Here’s a set of photos taken around Cornwall and Devon some fifteen years ago, on the summer of 2005.

Above: deck chairs and St Ives harbour. 

The view from the train as it hurtles along the seafront by Dawlish is spectacular.

Equally stunning is Brunel’s Royal Albert Bridge, which spans the River Tamar to link Plymouth in Devon with Saltash in Cornwall.

Its unique design consists of two 455-foot (138.7 m) lenticular iron trusses 100 feet (30.5 m) above the water, with conventional plate-girder approach spans., giving it a total length of 2,187.5 feet (666.8 m).

View from the bridge.

St Erth is easily one  one of my favourite railway stations in the UK.

The Grade II listed station is situated on the London Paddington to Plymouth mainline and hosts the junction for the St Ives Bay Line to St Ives.

Rail traffic is still controlled by Victorian-era semaphore signalling, controlled by the 1899 signal box seen in the distance.

Find out more about the station in this detailed photo feature: St Erth railway station.

Old fashioned road sign.

St Ives bay.

Junior fishermen.

Taking in the view.

St Ives beach at dusk.

Sky and sand.

The road to Portreath, Cornwall.

Surfers galore, Porthmeor Beach.

King Canute, Cornwall style.

St Ives is a beautiful town but it can become horrendously busy in the holiday season.

Taking a dip.

Godrevy Lighthouse was built in 1858–1859 and stands on Godrevy Island in St Ives Bay.

Situated near the small village of Gwithian, the white lighthouse proved the inspiration for Virginia Woolf’s, ‘To The Lighthouse’ novel.

Built on a rocky island, the 86ft high octagonal tower is made of rubble stone bedded in mortar, and the lighthouse has been operating since March 1859, being automated in 1934.

Stunning beaches seen from the St Ives branch line train.

Portreath beach. The historical harbour of Portreath started life in 1760 as an outlet for the mining industry, with its ‘Welsh Fleet’ regularly exporting rich copper ore destined for the smelting furnaces of Swansea.

The ships then returned laden with Welsh coal for the steam-powered beam engines used in the local tin and copper mines.

Sadly, Portreath’s days of greatness are long over, and the village has returned to a quiet life with a splendid beach and a rather tatty offering of tourist facilities.

St Ives at high tide.

The St Ives museum was a lo-tech wonder.

The busy Sloop Inn which faces St Ives harbour.

Gravestones overlooking the sea at St Ives.

Accessible only at low tide, St Michael’s Mount is a former Benedictine Priory and Castle which was involved in both the Wars of the Roses and the Cornish Rebellion against Edward VI.

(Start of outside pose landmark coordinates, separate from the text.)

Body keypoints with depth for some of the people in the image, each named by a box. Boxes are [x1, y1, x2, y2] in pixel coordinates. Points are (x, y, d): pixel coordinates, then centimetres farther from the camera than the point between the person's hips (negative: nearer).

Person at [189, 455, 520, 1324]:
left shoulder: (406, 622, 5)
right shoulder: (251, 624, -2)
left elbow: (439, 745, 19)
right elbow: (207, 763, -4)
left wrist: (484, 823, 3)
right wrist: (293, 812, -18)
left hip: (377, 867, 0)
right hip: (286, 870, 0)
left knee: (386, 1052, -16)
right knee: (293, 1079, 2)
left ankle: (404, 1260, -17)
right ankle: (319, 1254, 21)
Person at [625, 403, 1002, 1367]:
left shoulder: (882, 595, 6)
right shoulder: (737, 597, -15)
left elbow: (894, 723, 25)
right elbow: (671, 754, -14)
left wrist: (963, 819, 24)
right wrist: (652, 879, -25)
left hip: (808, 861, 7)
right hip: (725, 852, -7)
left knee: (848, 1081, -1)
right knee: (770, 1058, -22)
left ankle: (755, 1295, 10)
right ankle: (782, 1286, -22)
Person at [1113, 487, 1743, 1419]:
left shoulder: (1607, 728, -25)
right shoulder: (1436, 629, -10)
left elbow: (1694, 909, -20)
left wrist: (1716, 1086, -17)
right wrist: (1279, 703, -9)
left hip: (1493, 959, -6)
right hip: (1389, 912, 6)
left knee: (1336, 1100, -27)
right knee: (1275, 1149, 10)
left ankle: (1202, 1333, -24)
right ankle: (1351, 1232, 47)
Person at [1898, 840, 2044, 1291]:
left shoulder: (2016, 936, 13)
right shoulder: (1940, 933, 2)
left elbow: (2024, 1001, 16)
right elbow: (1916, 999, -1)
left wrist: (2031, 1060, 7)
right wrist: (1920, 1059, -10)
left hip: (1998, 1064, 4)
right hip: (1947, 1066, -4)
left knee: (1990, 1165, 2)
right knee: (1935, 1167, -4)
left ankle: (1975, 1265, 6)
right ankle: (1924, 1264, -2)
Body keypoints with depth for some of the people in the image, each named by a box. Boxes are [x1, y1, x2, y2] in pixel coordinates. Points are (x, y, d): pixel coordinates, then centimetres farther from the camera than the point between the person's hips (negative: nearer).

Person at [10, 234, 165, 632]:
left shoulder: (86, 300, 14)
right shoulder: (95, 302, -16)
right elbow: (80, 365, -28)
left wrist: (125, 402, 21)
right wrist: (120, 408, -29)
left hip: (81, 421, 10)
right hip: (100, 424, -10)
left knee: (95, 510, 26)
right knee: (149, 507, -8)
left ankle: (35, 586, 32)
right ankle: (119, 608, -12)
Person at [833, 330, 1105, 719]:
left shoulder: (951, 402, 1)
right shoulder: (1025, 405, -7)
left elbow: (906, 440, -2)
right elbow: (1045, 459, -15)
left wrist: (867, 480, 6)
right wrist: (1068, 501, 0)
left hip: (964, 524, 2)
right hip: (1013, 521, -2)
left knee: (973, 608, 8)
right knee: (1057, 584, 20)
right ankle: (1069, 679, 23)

It’s now owned by the National Trust.

This Art Deco sea pool known as Jubilee Pool in Penzance originally opened in May 1935, the year of King George V’s Silver Jubilee.

Godrevy lighthouse through the mist.

The small chapel on St Ives Head.

Cycling across the Cornish moors as the mist dscends.

Old stone milepost near Zennor.

We took a sizeable rainy detour in a failed quest to find the famous Men-an-tol stones, near the old Ding Dong mine.

Windbreaks on a busy Porthminster Beach.

Save Our Fish, Newlyn. Illuminated at Christmas, this sign highlights the fears of the local community as over-fishing and EU Quotas have decimated Newlyn’s once thriving fishing industry.

Donations box for Mousehole’s Harbour Lights.

Taking its name from the small gap in the harbour wall that looks like a mouse hole, the small fishing village is pronounced, ‘Mowzel.’

Mousehole’s small harbour.

Harbour views.

Artist at work.

Something odd and Cornish going on here.

All alone on the beach.

Headless telescope.

Lifeboat takes to the sea.

The site of St Ives once-grand railway station.

Opened by the Great Western Railway on 1 June 1877 as the terminus of a 4.5 mile branch line from St Erth, the station once had double track and a long sweeping single platform that could accommodate two trains at the same time. It’s now a single track siding from St Erth, listed as one of the most picturesque railways in England.